If handling time limits the maximum rate at which seed can be consumed, then the estimate based on the upper 10% of the data should be closer to the true handling time. So if we look at the summaries of these models we should be able to get a handle on vigilance without the prior knowledge.

summary(QuantMod90)
## 
## Call: nlrq(formula = rate ~ a * density/(1 + a * density * H), data = d, 
##     start = list(a = 0.001, H = 2), tau = 0.9, control = structure(list(
##         maxiter = 100, k = 2, InitialStepSize = 1, big = 1e+20, 
##         eps = 1e-07, beta = 0.97), .Names = c("maxiter", "k", 
##     "InitialStepSize", "big", "eps", "beta")), trace = FALSE)
## 
## tau: [1] 0.9
## 
## Coefficients:
##   Value    Std. Error t value  Pr(>|t|)
## a  0.00821  0.00100    8.16933  0.00000
## H  1.37329  0.04863   28.23867  0.00000
summary(QuantMod10)
## 
## Call: nlrq(formula = rate ~ a * density/(1 + a * density * H), data = d, 
##     start = list(a = 0.001, H = 2), tau = 0.1, control = structure(list(
##         maxiter = 100, k = 2, InitialStepSize = 1, big = 1e+20, 
##         eps = 1e-07, beta = 0.97), .Names = c("maxiter", "k", 
##     "InitialStepSize", "big", "eps", "beta")), trace = FALSE)
## 
## tau: [1] 0.1
## 
## Coefficients:
##   Value   Std. Error t value Pr(>|t|)
## a 0.00117 0.00053    2.20129 0.02931 
## H 2.64950 0.28727    9.22297 0.00000

The upper limit (pure handling time) is 1.37 (se= 0.047)

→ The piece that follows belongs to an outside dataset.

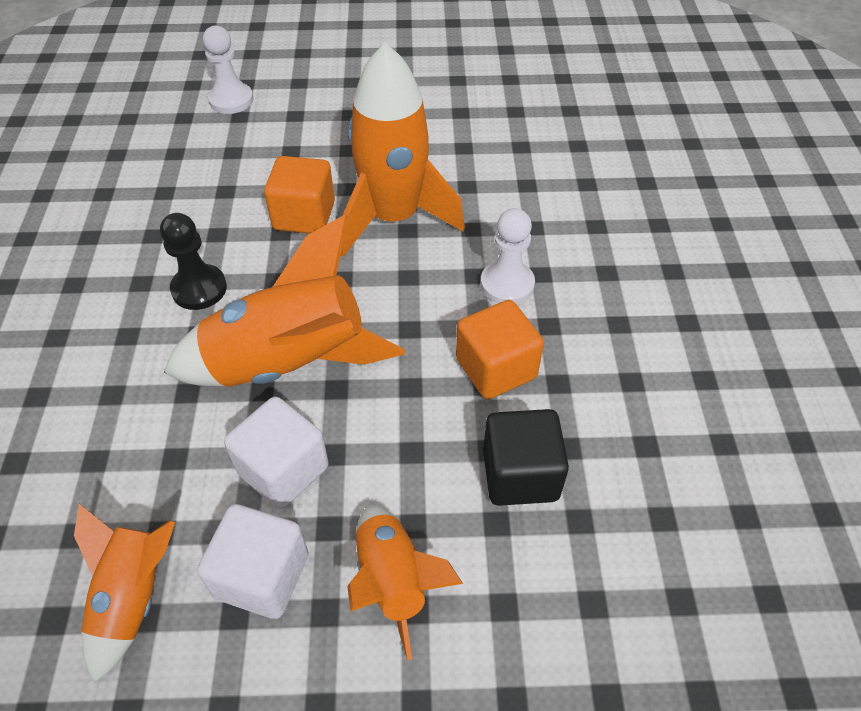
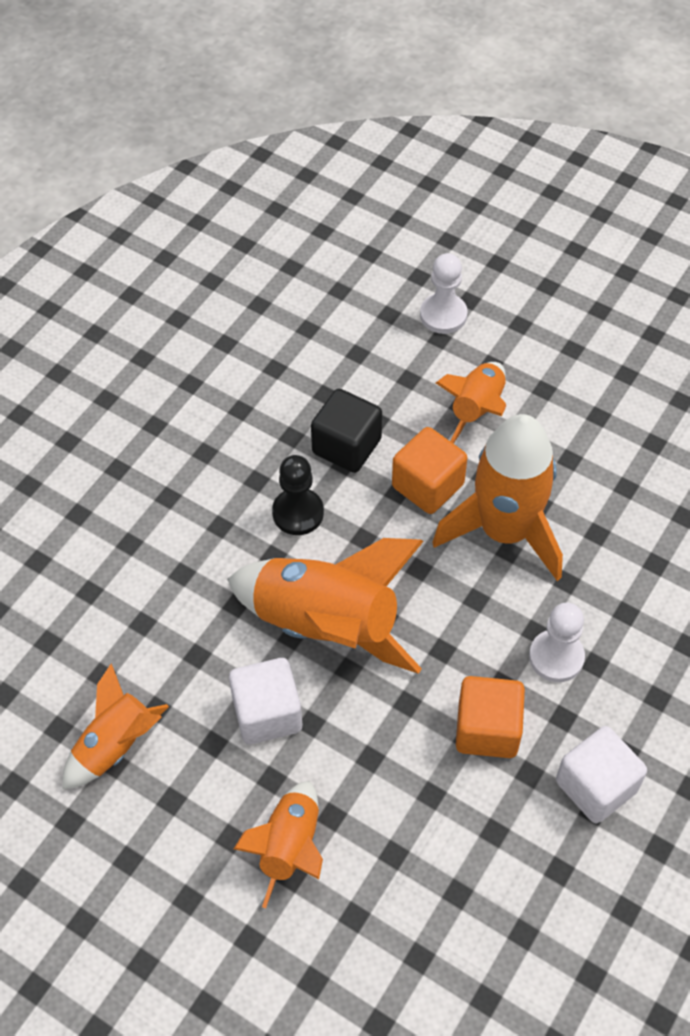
camera: 35 degrees right, 5 degrees up
(262, 576) = (205, 785): white cube -> white cube (596, 786)
(306, 148) = (476, 410): none -> orange rocket
(520, 474) = (439, 829): black cube -> black cube (346, 446)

The lower estimate that may include time spent being vigilant is estimated using quantile regression as 2.65 (se= 0.31)

Vigilance thus could, arguably, be estimated as the difference between the upper and lower estimates of handling time divided by the upper value. As the uncertainty around these values has been provided by the quantile regression in the form of a standard error we can use a montecarlo prodedure to find confidence intervals by simulating from the distributions and finding the percentiles of the result.

quantile((rnorm(10000,2.65,0.31)-rnorm(10000,1.37,0.047))/rnorm(10000,2.65,0.31),c(0.025,0.5,0.975))
##      2.5%       50%     97.5% 
## 0.2466324 0.4848353 0.7731928

This is within the range of the measured value.

There are some interesting elements here that could be discussed in the context of the explanation of the study methods and results.

Summary

Many relationships in ecology do not form strait lines. If we only have data, and no underlying theory, we can fit a model to the underlying shape using traditional methods such as polynomials or more contemporary models such as splines and other forms of local weighted regression. However these models cannot be extrapolated beyond the data range.

A very different approach involves finding a model “from first principles”. Often models are constrained to pass through the origin and by some fundamental limit (asymptote). Model fitting then involves finding a justifiable form for the curve lying between these two points. In some situations data can be used to “mediate” between competing models. In other situations the best we can achieve is to find justifiable estimates, with confidence intervals, for the parameters of a non linear model.

Exercise

A researcher is interested in establishing a predicitive equation to estimate the heights of trees based on measurements of their diameter at breast height. Your task is to try to find a defensible model for three different data sets.

pines1<-read.csv("https://tinyurl.com/aqm-data/pinus_allometry1.csv")
oaks<-read.csv("https://tinyurl.com/aqm-data/quercus_allometry.csv")
pines2<-read.csv("https://tinyurl.com/aqm-data/pinus_allometry2.csv")

References

Smart, S. L., Stillman, R. A., & Norris, K. J. (2008). Measuring the functional responses of farmland birds: an example for a declining seed-feeding bunting. Journal of Animal Ecology, 77(4), 687–695.